* Source text *
Behavioural finance in credit insurance
by Daina Muceniece, Trade Credit Underwriter, Sompo Canopius (‘Canopius’)
by Daina Muceniece, Trade Credit Underwriter, Sompo Canopius (‘Canopius’)
With trade credit market becoming more and more competitive, each broker and insurer is
trying to find a way to improve their offering and reduce their claims. And when we think of
increasing speed, efficiency and overall customer experience we immediately turn our focus
to technology. We rush to improve our customer portal, provide instant pricing and risk
decisions online, find clever ways to collect more and more data and so on. All of these are
fantastic developments in trade credit market and I am a big supporter of such technological
innovations. However in all the excitement over innovation we have put technology before
people. But focus on people and, more specifically, human behaviour can help us to make
the most effective business decisions and therefore reach our business targets.

* Saved data entries *
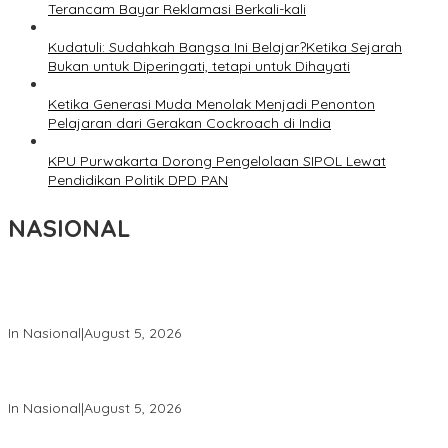
Terancam Bayar Reklamasi Berkali-kali
Kudatuli: Sudahkah Bangsa Ini Belajar?Ketika Sejarah
Bukan untuk Diperingati, tetapi untuk Dihayati
Ketika Generasi Muda Menolak Menjadi Penonton
Pelajaran dari Gerakan Cockroach di India
KPU Purwakarta Dorong Pengelolaan SIPOL Lewat
Pendidikan Politik DPD PAN
NASIONAL
Wakil Panglima TNI dan Sejumlah Pejabat Negara Terima
Warga Kehormatan dan Brevet Korps Marinir
In Nasional
|
August 5, 2026
Panglima TNI Dampingi Menko Polkam Sampaikan Imbauan
Jaga Kondusivitas Bangsa
In Nasional
|
August 5, 2026
Panglima TNI Hadiri Pelantikan Pamong Praja Muda IPDN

* Questions to answer *
[a] Write out again everything in the credit insurance text from "With trade credit" down to "our business targets.".
[b] According to the credit insurance text, what do "we rush to" do? List each item.
[c] In the credit insurance text, what does the author say has been put before people amid the excitement over innovation?
Nothing in the listing is needed here.

* Results of the tasks *
[a]
With trade credit market becoming more and more competitive, each broker and insurer is
trying to find a way to improve their offering and reduce their claims. And when we think of
increasing speed, efficiency and overall customer experience we immediately turn our focus
to technology. We rush to improve our customer portal, provide instant pricing and risk
decisions online, find clever ways to collect more and more data and so on. All of these are
fantastic developments in trade credit market and I am a big supporter of such technological
innovations. However in all the excitement over innovation we have put technology before
people. But focus on people and, more specifically, human behaviour can help us to make
the most effective business decisions and therefore reach our business targets.

[b]
- Improve our customer portal
- Provide instant pricing and risk decisions online
- Find clever ways to collect more and more data

[c] Technology.